(Source: Rappler | December 22, 2018)
The Philippine Chamber of Commerce and Industry (PCCI) is optimistic that the country can achieve the 6.7% growth rate in 2019, despite soaring inflation.
According to PCCI, the growth would be due to “robust” consumer and government spending.
“We agree with the Asian Development Bank (ADB) and the World Bank that see a growth rate of 6.7% for 2019 despite rising global uncertainty,” the trade organization said.
Its prediction came after a slashed growth estimate from the ADB, which initially released a rosy prediction of 6.9% growth in 2019.
The Philippine economy has been hit by global shakeups in the past months due to rising oil prices and the trade war between superpowers United States and China.
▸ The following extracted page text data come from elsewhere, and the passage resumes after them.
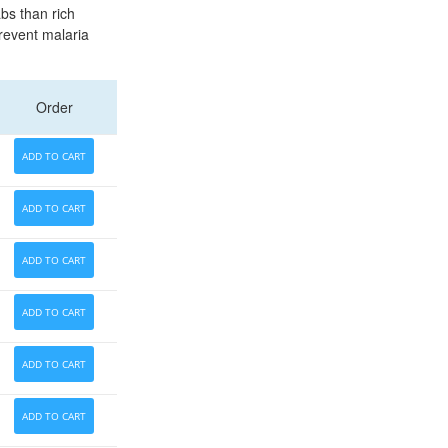
abs than rich
prevent malaria
Order
ADD TO CART
ADD TO CART
ADD TO CART
ADD TO CART
ADD TO CART
ADD TO CART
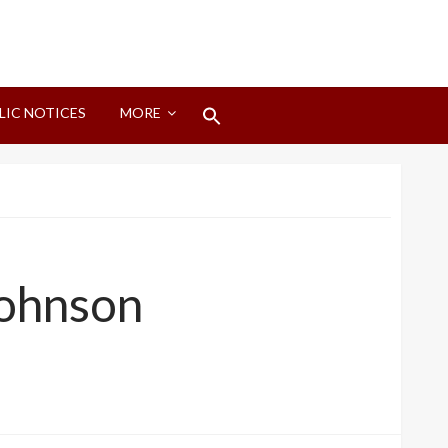
Search
LIC NOTICES
MORE
for:
Search Button
Johnson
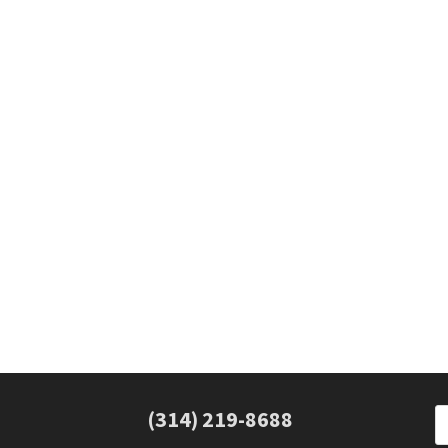
(314) 219-8688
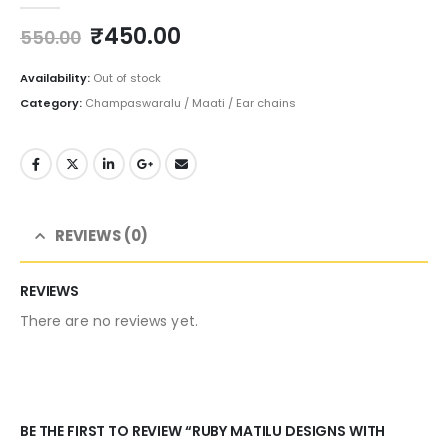
Original
Current
₹
450.00
550.00
price
price
was:
is:
Availability:
Out of stock
₹550.00.
₹450.00.
Category:
Champaswaralu / Maati / Ear chains
REVIEWS (0)
REVIEWS
There are no reviews yet.
BE THE FIRST TO REVIEW “RUBY MATILU DESIGNS WITH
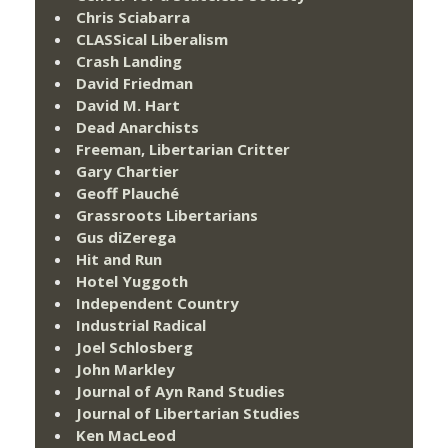
Chris Sciabarra
CLASSical Liberalism
Crash Landing
David Friedman
David M. Hart
Dead Anarchists
Freeman, Libertarian Critter
Gary Chartier
Geoff Plauché
Grassroots Libertarians
Gus diZerega
Hit and Run
Hotel Yuggoth
Independent Country
Industrial Radical
Joel Schlosberg
John Markley
Journal of Ayn Rand Studies
Journal of Libertarian Studies
Ken MacLeod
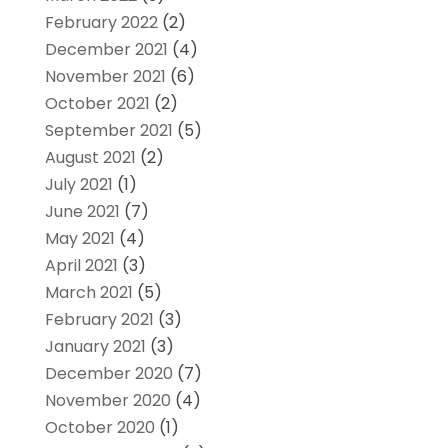
February 2022
(2)
December 2021
(4)
November 2021
(6)
October 2021
(2)
September 2021
(5)
August 2021
(2)
July 2021
(1)
June 2021
(7)
May 2021
(4)
April 2021
(3)
March 2021
(5)
February 2021
(3)
January 2021
(3)
December 2020
(7)
November 2020
(4)
October 2020
(1)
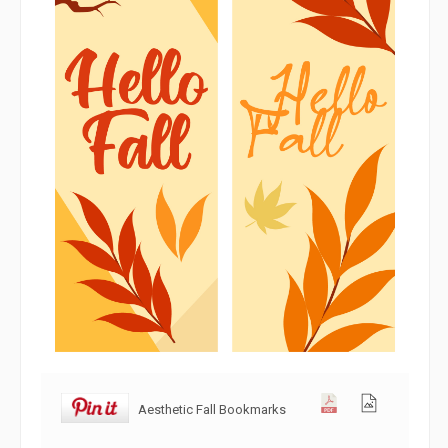
Aesthetic Fall Bookmarks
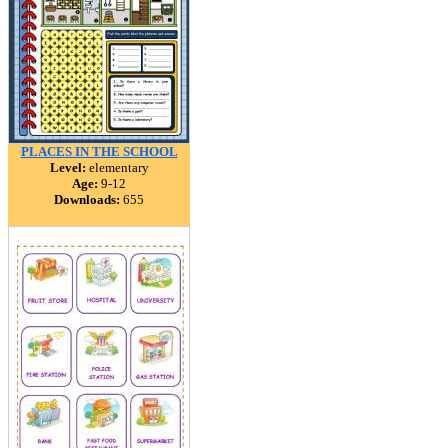
PLACES IN THE SCHOOL
Level:
elementary
Age:
9-12
Downloads:
655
Still, the PCCI said the Philippines remains to be “one of the more resilient economies in Asia.”
The largest business group stressed the Philippines’ hosting of the 2019 Southeast Asian Games and the upcoming national elections as deciding factors in its projection.
The PCCI also predicts rise of public construction amid the Duterte administration’s Build, Build, Build campaign, surge in foreign direct investments, growth in tourism, following the reopening of popular tourist destination Boracay, and improvement in employment, both in quality and quantity.
The organization also advised the government to streamline business permitting and licensing, eliminate port congestion, and address contractualization in implementing Build, Build, Build projects to stimulate the economy.